Shiffner, the son of a failed Russia merchant, married well and in 1816 inherited Coombe Place at Offham, north of Lewes, where he had established an electoral interest. He was awarded a baronetcy by Lord Liverpool’s ministry in 1818 and was returned for Lewes for the fourth time in 1820.
He arrived in London for the new session of Parliament on 27 Feb. and voted against more extensive tax reductions, 3 Mar. 1823, before returning to Sussex to attend to local duties. He ensured that he was present to divide against Catholic relief, 17 Apr., and voted for the Irish insurrection bill, 12 May. He divided for the military and naval pensions bill, 18 Apr. He attended a Pitt Club dinner at the Merchant Taylors Hall, 28 May. He voted against inquiry into delays in chancery, 4 June 1823. He hastened to London ‘in defence of Robinson’s budget’, 2 Mar. 1824, returning to Brighton the following day. He was back in attendance at the end of April, but grew tired of waiting for the warehoused wheat bill to be considered and went home on 15 May. He was present for the debate on the prosecution of the Methodist missionary John Smith in Demerara, 31 May, and voted against inquiry, 11 June. He again divided for the Irish insurrection bill, 14 June. His journey back to Coombe, 17 June 1824, took ‘six hours exactly’. Of the debate on the address, 3 Feb. 1825, he recorded tersely, ‘full House, much speechifying, no amendment’. He voted for the Irish unlawful societies bill, 15 Feb., recovered from illness to divide against Catholic relief, 1 Mar., 21 Apr., and voted against the Irish franchise bill, 26 Apr. He defended lord chancellor Eldon from Brougham’s attack, 18 May, after the Lords had rejected the relief bill.

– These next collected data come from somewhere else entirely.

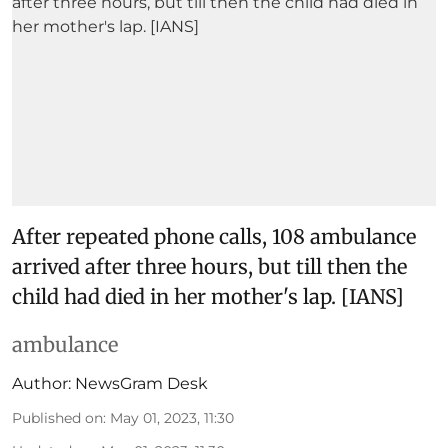
After repeated phone calls, 108 ambulance
arrived after three hours, but till then the
child had died in her mother's lap. [IANS]
ambulance
Author:
NewsGram Desk
Published on
:
May 01, 2023, 11:30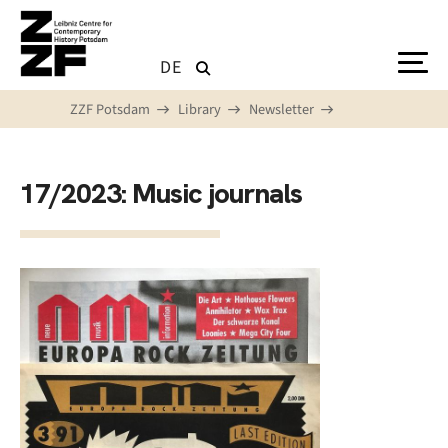
Skip to main content
DE
ZZF Potsdam
Library
Newsletter
17/2023: Music journals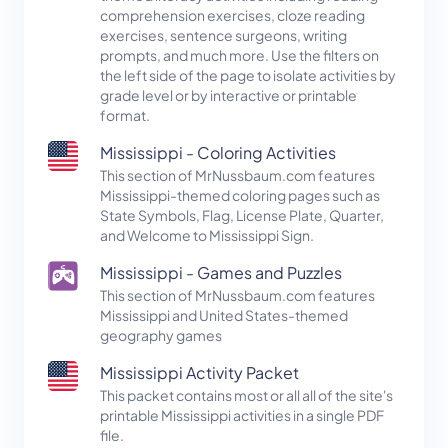
comprehension exercises, cloze reading
exercises, sentence surgeons, writing
prompts, and much more. Use the filters on
the left side of the page to isolate activities by
grade level or by interactive or printable
format.
Mississippi - Coloring Activities
This section of MrNussbaum.com features
Mississippi-themed coloring pages such as
State Symbols, Flag, License Plate, Quarter,
and Welcome to Mississippi Sign.
Mississippi - Games and Puzzles
This section of MrNussbaum.com features
Mississippi and United States-themed
geography games
Mississippi Activity Packet
This packet contains most or all all of the site's
printable Mississippi activities in a single PDF
file.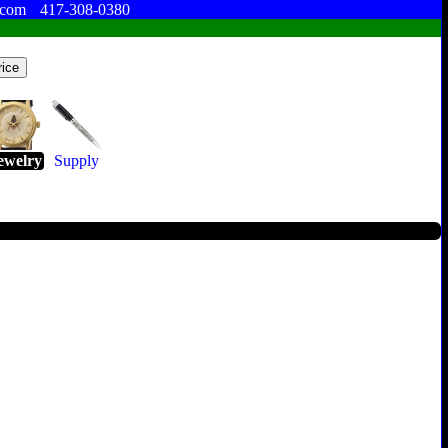
.com
417-308-0380
ewelry
Supply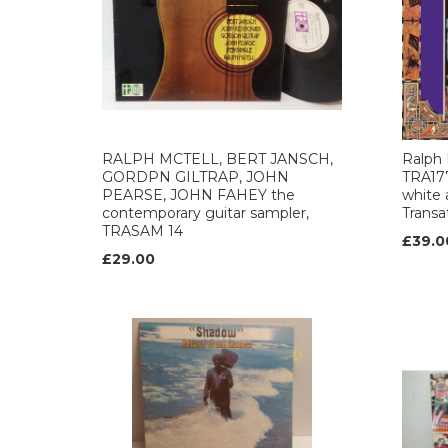
RALPH MCTELL, BERT JANSCH,
Ralph
GORDPN GILTRAP, JOHN
TRA177
PEARSE, JOHN FAHEY the
white 
contemporary guitar sampler,
Transat
TRASAM 14
£39.0
£29.00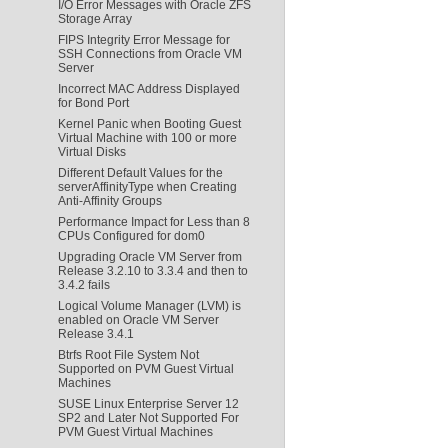
I/O Error Messages with Oracle ZFS
Storage Array
FIPS Integrity Error Message for
SSH Connections from Oracle VM
Server
Incorrect MAC Address Displayed
for Bond Port
Kernel Panic when Booting Guest
Virtual Machine with 100 or more
Virtual Disks
Different Default Values for the
serverAffinityType when Creating
Anti-Affinity Groups
Performance Impact for Less than 8
CPUs Configured for dom0
Upgrading Oracle VM Server from
Release 3.2.10 to 3.3.4 and then to
3.4.2 fails
Logical Volume Manager (LVM) is
enabled on Oracle VM Server
Release 3.4.1
Btrfs Root File System Not
Supported on PVM Guest Virtual
Machines
SUSE Linux Enterprise Server 12
SP2 and Later Not Supported For
PVM Guest Virtual Machines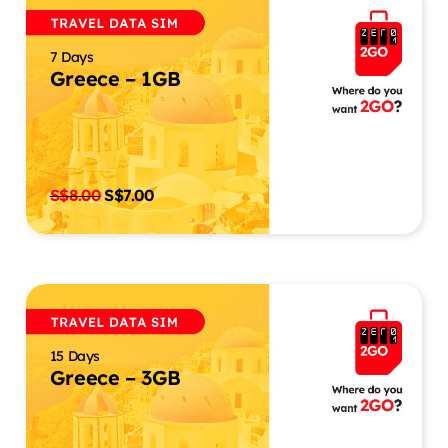
7 Days
Greece – 1GB
S$
8.00
S$
7.00
15 Days
Greece – 3GB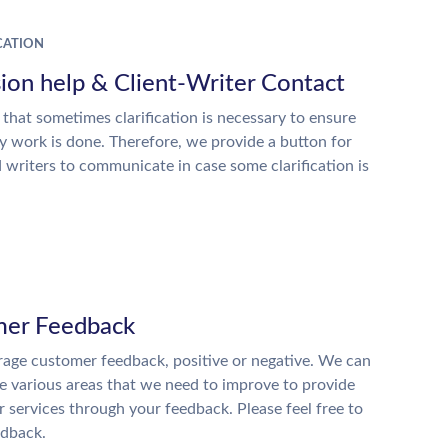
ATION
ion help & Client-Writer Contact
 that sometimes clarification is necessary to ensure
ty work is done. Therefore, we provide a button for
d writers to communicate in case some clarification is
er Feedback
age customer feedback, positive or negative. We can
he various areas that we need to improve to provide
r services through your feedback. Please feel free to
edback.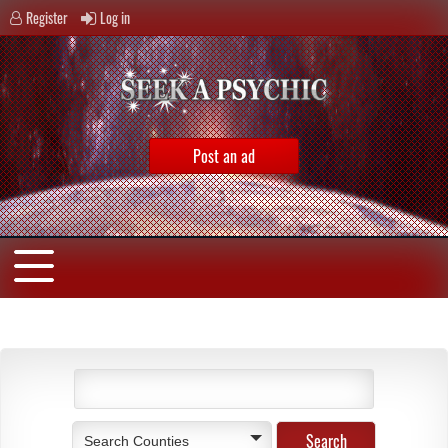
Register
Log in
Post an ad
Search Counties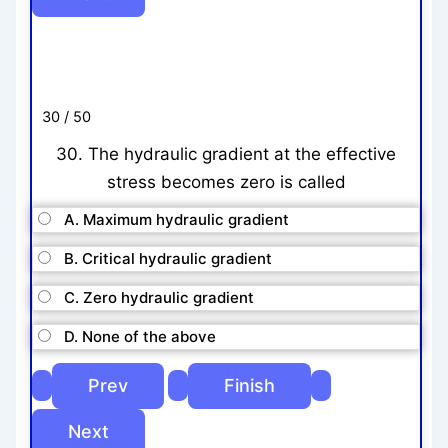
30 / 50
30. The hydraulic gradient at the effective
stress becomes zero is called
A. Maximum hydraulic gradient
B. Critical hydraulic gradient
C. Zero hydraulic gradient
D. None of the above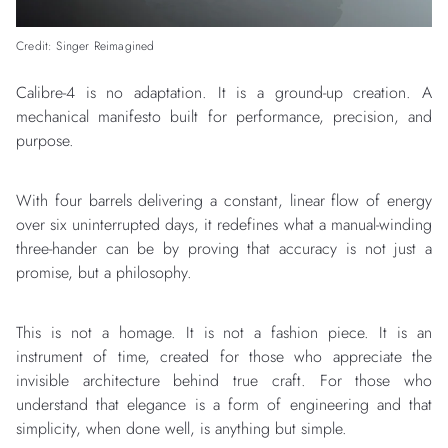
Credit: Singer Reimagined
Calibre-4 is no adaptation. It is a ground-up creation. A
mechanical manifesto built for performance, precision, and
purpose.
With four barrels delivering a constant, linear flow of energy
over six uninterrupted days, it redefines what a manual-winding
three-hander can be by proving that accuracy is not just a
promise, but a philosophy.
This is not a homage. It is not a fashion piece. It is an
instrument of time, created for those who appreciate the
invisible architecture behind true craft. For those who
understand that elegance is a form of engineering and that
simplicity, when done well, is anything but simple.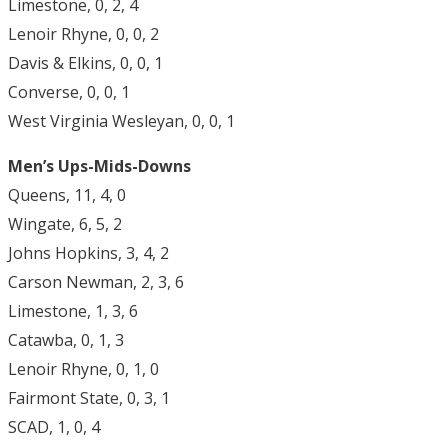
Limestone, 0, 2, 4
Lenoir Rhyne, 0, 0, 2
Davis & Elkins, 0, 0, 1
Converse, 0, 0, 1
West Virginia Wesleyan, 0, 0, 1
Men’s Ups-Mids-Downs
Queens, 11, 4, 0
Wingate, 6, 5, 2
Johns Hopkins, 3, 4, 2
Carson Newman, 2, 3, 6
Limestone, 1, 3, 6
Catawba, 0, 1, 3
Lenoir Rhyne, 0, 1, 0
Fairmont State, 0, 3, 1
SCAD, 1, 0, 4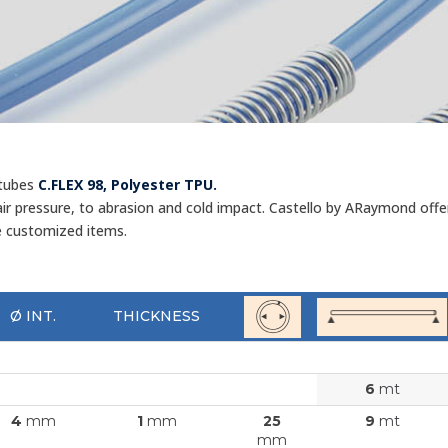
 tubes
C.FLEX 98, Polyester TPU.
r pressure, to abrasion and cold impact. Castello by ARaymond offers 
e customized items.
Ø INT.
THICKNESS
6
mt
4
mm
1
mm
25
9
mt
mm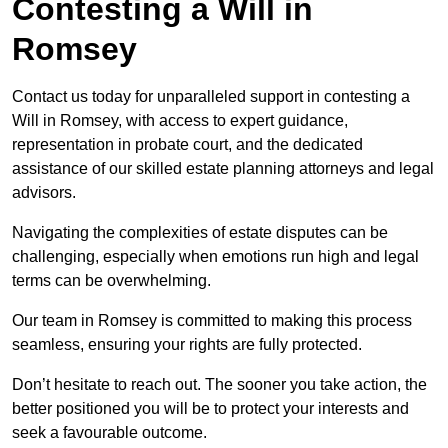
Contesting a Will in
Romsey
Contact us today for unparalleled support in contesting a
Will in Romsey, with access to expert guidance,
representation in probate court, and the dedicated
assistance of our skilled estate planning attorneys and legal
advisors.
Navigating the complexities of estate disputes can be
challenging, especially when emotions run high and legal
terms can be overwhelming.
Our team in Romsey is committed to making this process
seamless, ensuring your rights are fully protected.
Don’t hesitate to reach out. The sooner you take action, the
better positioned you will be to protect your interests and
seek a favourable outcome.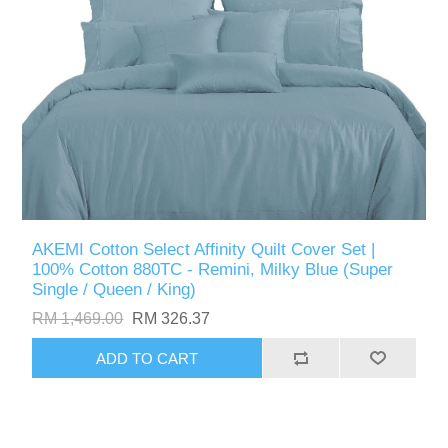
AKEMI Cotton Select Affinity Quilt Cover Set |
100% Cotton 880TC - Remini, Milky Blue (Super
Single / Queen / King)
RM 1,469.00
RM 326.37
ADD TO CART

In September 1825 Shiffner had informed his agent of his determination not to contest Lewes again. His Sussex neighbour John Smith* reckoned him to be a casualty of the uncertainty over the date of the general election, at which he seemed bound to face a contest. In his parting address he declared that the government had ‘carried us triumphantly through times of difficulty and danger’, with such success that ‘individual exertion is not so much called for’.